Now, we need to show that the limit of the autocorrelation converges to zero as \(\tau \rightarrow \infty\). The autocorrelation function can be defined as: \[r(n, n+\tau) = \frac{R(n, n+\tau)}{\sqrt{R(n, n)R(n+\tau, n+\tau)}}\] Utilizing the autocovariance function \(R(n, n+\tau)\) derived earlier and the fact that \(R(n, n) = \sum_{k=0}^m a_k^2\), we can complete the calculations. We know that: \[r(n, n+\tau) \rightarrow 0\quad\textrm{if}\quad \tau \rightarrow \infty\] Since we have a finite summation in \(X_n\), as the time difference \(\tau\) goes to infinity, terms with matching indices will tend to zero, meaning the numerator of the autocorrelation function will go to zero. The denominator will remain constant for a finite sum \(R(n, n) = \sum_{k=0}^m a_k^2\). So, the limit of the autocorrelation converges to zero, proving that \(X_n\) is ergodic.

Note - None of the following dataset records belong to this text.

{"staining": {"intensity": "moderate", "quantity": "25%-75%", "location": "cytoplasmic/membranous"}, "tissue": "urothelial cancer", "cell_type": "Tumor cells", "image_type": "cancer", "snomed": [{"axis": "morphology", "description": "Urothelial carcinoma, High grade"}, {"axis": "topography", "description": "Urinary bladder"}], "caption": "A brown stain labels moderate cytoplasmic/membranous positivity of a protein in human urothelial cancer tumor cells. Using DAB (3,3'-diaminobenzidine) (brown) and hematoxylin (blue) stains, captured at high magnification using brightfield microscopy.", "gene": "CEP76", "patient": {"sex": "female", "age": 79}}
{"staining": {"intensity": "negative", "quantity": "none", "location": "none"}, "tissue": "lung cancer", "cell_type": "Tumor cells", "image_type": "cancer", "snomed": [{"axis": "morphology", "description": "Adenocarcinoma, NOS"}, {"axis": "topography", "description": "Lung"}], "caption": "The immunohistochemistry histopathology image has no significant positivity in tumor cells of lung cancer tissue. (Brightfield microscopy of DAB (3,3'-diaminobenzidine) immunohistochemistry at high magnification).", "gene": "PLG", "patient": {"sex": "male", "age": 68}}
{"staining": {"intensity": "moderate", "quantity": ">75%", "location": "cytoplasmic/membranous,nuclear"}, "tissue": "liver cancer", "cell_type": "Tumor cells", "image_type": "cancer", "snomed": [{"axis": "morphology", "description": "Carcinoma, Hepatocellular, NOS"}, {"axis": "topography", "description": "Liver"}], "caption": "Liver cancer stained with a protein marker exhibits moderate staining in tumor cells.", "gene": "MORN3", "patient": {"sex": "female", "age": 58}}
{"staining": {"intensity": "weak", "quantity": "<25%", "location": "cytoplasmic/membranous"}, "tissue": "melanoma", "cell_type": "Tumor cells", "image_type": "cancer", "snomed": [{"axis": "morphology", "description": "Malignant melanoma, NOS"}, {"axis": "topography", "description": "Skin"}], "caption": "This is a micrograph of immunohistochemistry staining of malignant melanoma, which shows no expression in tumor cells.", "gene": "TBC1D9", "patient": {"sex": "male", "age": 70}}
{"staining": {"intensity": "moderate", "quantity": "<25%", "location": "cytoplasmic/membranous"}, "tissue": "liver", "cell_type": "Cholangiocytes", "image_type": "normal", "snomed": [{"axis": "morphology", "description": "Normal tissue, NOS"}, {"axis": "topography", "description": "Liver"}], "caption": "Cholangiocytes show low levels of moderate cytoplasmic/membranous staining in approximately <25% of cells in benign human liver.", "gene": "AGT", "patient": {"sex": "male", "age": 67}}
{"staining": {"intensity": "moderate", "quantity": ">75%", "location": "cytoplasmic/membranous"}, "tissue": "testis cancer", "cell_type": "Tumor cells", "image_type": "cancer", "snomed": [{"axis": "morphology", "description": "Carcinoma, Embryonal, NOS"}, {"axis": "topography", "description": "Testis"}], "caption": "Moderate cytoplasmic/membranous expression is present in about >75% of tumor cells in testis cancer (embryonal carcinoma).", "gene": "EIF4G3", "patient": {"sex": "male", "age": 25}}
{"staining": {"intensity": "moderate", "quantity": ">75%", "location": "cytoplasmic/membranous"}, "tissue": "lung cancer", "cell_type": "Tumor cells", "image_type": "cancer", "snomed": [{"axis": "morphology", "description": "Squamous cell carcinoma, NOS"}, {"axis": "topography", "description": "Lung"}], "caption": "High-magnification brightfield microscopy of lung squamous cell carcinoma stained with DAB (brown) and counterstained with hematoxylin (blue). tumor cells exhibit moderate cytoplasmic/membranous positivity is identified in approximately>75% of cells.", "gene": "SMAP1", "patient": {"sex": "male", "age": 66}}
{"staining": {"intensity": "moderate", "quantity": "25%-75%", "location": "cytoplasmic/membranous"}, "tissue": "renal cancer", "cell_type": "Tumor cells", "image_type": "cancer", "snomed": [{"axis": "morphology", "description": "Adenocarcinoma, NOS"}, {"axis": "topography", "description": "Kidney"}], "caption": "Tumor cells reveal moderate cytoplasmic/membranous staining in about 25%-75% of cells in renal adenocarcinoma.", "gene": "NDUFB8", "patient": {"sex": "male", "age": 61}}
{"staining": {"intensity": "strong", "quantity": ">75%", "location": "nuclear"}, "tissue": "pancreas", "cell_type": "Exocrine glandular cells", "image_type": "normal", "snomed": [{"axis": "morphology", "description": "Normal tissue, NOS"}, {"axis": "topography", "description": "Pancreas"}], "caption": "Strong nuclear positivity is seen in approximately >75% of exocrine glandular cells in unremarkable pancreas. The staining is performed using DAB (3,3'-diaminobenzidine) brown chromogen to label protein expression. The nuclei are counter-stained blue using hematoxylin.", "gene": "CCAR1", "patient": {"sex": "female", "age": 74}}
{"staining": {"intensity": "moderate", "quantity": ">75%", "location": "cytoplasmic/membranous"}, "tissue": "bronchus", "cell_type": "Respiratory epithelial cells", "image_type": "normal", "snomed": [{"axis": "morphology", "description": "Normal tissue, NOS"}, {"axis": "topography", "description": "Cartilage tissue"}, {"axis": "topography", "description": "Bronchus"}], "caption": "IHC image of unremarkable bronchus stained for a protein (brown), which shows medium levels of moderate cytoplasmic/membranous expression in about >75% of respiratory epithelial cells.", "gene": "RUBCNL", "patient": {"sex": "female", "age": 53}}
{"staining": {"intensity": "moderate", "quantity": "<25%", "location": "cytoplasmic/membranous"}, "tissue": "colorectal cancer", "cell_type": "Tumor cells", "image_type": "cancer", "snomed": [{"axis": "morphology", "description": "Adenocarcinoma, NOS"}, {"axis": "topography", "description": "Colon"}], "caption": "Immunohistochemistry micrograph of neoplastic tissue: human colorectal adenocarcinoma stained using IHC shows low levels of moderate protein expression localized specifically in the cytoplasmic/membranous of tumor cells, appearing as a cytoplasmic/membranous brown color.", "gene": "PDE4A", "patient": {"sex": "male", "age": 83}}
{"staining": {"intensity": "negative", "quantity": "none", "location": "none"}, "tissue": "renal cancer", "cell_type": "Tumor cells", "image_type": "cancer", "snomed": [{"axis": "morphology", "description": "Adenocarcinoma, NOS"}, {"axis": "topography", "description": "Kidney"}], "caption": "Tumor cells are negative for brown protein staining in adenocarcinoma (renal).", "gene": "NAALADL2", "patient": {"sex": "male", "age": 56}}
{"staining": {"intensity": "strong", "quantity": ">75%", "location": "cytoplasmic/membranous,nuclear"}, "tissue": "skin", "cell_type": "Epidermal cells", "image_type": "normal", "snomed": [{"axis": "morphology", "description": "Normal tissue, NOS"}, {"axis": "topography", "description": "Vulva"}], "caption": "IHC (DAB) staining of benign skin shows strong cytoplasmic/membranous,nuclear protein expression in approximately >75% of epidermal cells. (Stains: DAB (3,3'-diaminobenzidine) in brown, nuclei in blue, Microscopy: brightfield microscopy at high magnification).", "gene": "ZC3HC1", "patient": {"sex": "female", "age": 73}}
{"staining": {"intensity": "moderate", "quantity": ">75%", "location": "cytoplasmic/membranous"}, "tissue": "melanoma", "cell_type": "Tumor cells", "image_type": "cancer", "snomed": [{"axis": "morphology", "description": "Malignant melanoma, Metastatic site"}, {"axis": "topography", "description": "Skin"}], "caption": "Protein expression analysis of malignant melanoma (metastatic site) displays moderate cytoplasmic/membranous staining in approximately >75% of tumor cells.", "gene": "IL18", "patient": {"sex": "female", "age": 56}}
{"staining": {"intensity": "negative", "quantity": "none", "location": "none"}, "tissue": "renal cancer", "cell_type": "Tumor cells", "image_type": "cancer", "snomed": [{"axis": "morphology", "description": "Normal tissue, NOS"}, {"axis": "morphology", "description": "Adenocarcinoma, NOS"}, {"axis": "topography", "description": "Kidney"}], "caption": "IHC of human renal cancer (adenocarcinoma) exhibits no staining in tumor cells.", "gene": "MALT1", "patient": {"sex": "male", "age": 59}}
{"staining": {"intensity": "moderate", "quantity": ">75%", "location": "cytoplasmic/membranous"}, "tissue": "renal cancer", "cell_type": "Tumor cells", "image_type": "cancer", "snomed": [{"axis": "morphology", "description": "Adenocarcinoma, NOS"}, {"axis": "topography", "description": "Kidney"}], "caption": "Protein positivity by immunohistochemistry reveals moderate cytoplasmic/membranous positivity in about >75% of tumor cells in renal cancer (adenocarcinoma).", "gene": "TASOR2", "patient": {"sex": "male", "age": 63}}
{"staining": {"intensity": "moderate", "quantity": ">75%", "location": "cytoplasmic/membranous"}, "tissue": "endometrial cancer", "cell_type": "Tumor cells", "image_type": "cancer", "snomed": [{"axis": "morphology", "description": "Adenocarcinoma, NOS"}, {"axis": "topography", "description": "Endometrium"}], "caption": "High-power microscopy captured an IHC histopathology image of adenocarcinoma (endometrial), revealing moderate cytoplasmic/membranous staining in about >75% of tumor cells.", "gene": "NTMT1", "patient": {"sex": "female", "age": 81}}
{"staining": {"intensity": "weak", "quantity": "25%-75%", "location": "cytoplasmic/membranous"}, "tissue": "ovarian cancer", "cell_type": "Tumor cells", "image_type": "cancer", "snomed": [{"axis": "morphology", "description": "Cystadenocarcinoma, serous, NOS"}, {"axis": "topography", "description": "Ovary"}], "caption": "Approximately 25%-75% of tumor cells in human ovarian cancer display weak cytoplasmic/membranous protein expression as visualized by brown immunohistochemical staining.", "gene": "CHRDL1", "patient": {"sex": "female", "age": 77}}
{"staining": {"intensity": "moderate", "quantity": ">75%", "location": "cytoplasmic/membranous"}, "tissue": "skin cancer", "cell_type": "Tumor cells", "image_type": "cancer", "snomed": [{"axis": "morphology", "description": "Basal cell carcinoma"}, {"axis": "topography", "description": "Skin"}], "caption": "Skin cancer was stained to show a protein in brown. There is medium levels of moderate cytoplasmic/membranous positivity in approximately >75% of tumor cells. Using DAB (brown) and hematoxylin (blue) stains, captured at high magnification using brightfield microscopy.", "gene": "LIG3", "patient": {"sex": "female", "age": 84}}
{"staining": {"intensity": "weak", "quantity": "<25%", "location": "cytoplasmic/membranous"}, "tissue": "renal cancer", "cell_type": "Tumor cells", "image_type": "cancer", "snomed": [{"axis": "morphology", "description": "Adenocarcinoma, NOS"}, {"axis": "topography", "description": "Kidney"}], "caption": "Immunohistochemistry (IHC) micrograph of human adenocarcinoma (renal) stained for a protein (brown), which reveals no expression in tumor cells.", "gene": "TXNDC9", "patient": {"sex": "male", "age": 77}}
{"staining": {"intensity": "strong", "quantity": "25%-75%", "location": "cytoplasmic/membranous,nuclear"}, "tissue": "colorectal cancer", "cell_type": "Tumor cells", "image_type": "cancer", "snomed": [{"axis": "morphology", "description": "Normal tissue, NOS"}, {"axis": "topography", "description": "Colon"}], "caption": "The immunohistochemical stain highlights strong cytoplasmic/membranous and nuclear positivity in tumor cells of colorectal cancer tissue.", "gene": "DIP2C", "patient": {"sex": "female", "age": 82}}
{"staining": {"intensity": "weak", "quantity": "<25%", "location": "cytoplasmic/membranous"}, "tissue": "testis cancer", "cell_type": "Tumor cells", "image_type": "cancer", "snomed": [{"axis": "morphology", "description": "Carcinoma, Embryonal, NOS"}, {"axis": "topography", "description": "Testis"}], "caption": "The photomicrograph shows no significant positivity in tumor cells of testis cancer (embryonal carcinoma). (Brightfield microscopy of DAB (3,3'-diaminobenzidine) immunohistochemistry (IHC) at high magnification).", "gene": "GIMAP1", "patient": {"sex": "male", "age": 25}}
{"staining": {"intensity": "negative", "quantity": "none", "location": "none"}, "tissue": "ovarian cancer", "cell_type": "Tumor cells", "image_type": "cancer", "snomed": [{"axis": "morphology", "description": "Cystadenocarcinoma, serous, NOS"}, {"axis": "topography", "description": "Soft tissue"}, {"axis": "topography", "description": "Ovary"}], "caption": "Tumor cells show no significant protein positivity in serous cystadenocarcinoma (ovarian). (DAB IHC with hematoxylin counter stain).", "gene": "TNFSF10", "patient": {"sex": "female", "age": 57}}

Analyze the ergodicity of \(Y_n\)

For the autocovariance function of \(Y_n\), the calculation is similar to the one in step 1, but this time, the summation is infinite. In this case, the condition for ergodicity states that \(\sum a_k^2 < \infty\). Mean of \(Y_n\): \[E[Y_n] = E\left[\sum_{k=0}^{\infty} a_k \xi_{n-k}\right] = \sum_{k=0}^{\infty} a_k E[\xi_{n-k}] = 0\] Additionally, the autocovariance of \(Y_n\): \[R(n, n + \tau) = E\left[\left(\sum_{k=0}^{\infty} a_k \xi_{n-k}\right)\left(\sum_{j=0}^{\infty} a_j \xi_{n + \tau - j}\right)\right]\] \[R(n, n+\tau) = \sum_{k=0}^{\infty} \sum_{j=0}^{\infty} a_k a_j E[\xi_{n-k}\xi_{n+\tau-j}]\] As with step 2, we need to show that the limit of the autocorrelation converges to zero. However, since the summation is now infinite, it's not guaranteed that the limit converges to zero for all cases. The given condition, \(\sum a_k^2 < \infty\), could suffice to determine the ergodicity of the series for a specific set of \(a_k\) coefficients. Summing up, for \(Y_n\), we can't provide a general conclusion about ergodicity. The ergodicity of \(Y_n\) will depend on the specific \(a_k\) coefficients, and given the conditions, it's possible for \(Y_n\) to be ergodic.